CbdMD continued to reward Sumichrast with more shares, causing him to incur a big tax bill, according to the SEC. “As part of his plan to offset this taxable income, Sumichrast transferred these shares to Washington Capital, another entity that had a suspended taxable loss from its Stone Street shares. Sumichrast then had Washington Capital transfer those shares to Stone Street for $645,000,” SEC alleged.
The SEC claims that Sumichrast never discussed any of the transactions with the other Stone Street investors.
Questions over ‘adviser’
U.S. District Judge Frank D. Whitney denied an SEC request for a summary judgment in the government’s favor last October.
In seeking that judgment, the SEC said Sumichrast had admitted to making the transactions and acknowledged that some were designed to boost cbdMD’s initial public offering. “Sumichrast admits engaging in all of the transactions alleged in the Complaint, without first making the disclosures required by the Advisers Act or obtaining the necessary consents,” according to the SEC, which added that Sumichrast “knew or should have known” he was violating the law with those transactions.
But the judge said whether Sumichrast was an investment adviser is an open question. Sumichrast had argued he was not an adviser, and therefore the SEC’s claim he failed to make proper disclosures under the Investment Advisers Act should be dismissed.

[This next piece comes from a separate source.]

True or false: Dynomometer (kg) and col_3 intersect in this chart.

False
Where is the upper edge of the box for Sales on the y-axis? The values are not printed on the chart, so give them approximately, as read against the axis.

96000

Sumichrast and the SEC told the court they expect to file settlement papers no later than May 24.
Partner’s suicide
Sumichrast’s former business partner, Siskey, was a disgraced financier who was sued by the federal government over a Ponzi scheme operation in 2015 in which he was accused of making numerous unauthorized trades that hurt his investors but benefited himself.

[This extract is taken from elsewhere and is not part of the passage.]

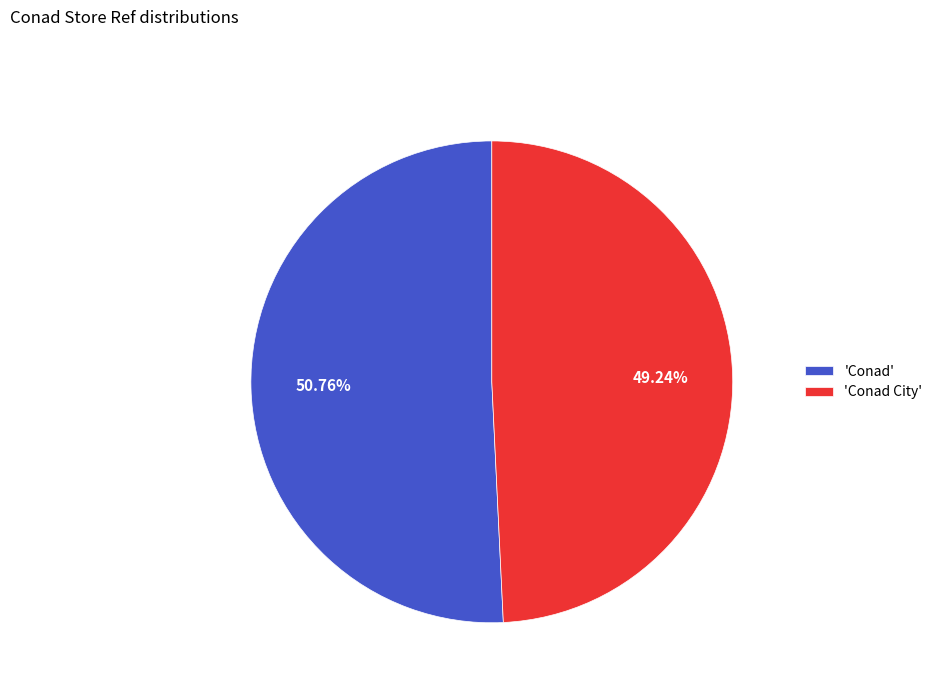

Rank the categories by value from highest to lowest.

'Conad', 'Conad City'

At the time Sumichrast was initially targeted by the SEC, his lawyer said the cbdMD CEO was being scapegoated after the agency failed to stop Siskey’s Ponzi scheme.
Siskey killed himself in December 2016 shortly after being contacted by federal investigators, and no criminal charges were ever filed in his case. Sumichrast, who was not involved in the original Ponzi scheme, was left as Stone Street’s sole manager until the damaged company’s dissolution in 2020.
Plunging fortunes
Charlotte, North Carolina-based cbdMD, a victim of the massive CBD crash that has lingered through the last several years, lost roughly $116 million on revenues of $104 million for the years 2021-2023 combined.
Shares in cbdMD reached as high as $289 in May 2019. The stock price closed yesterday at $1.01.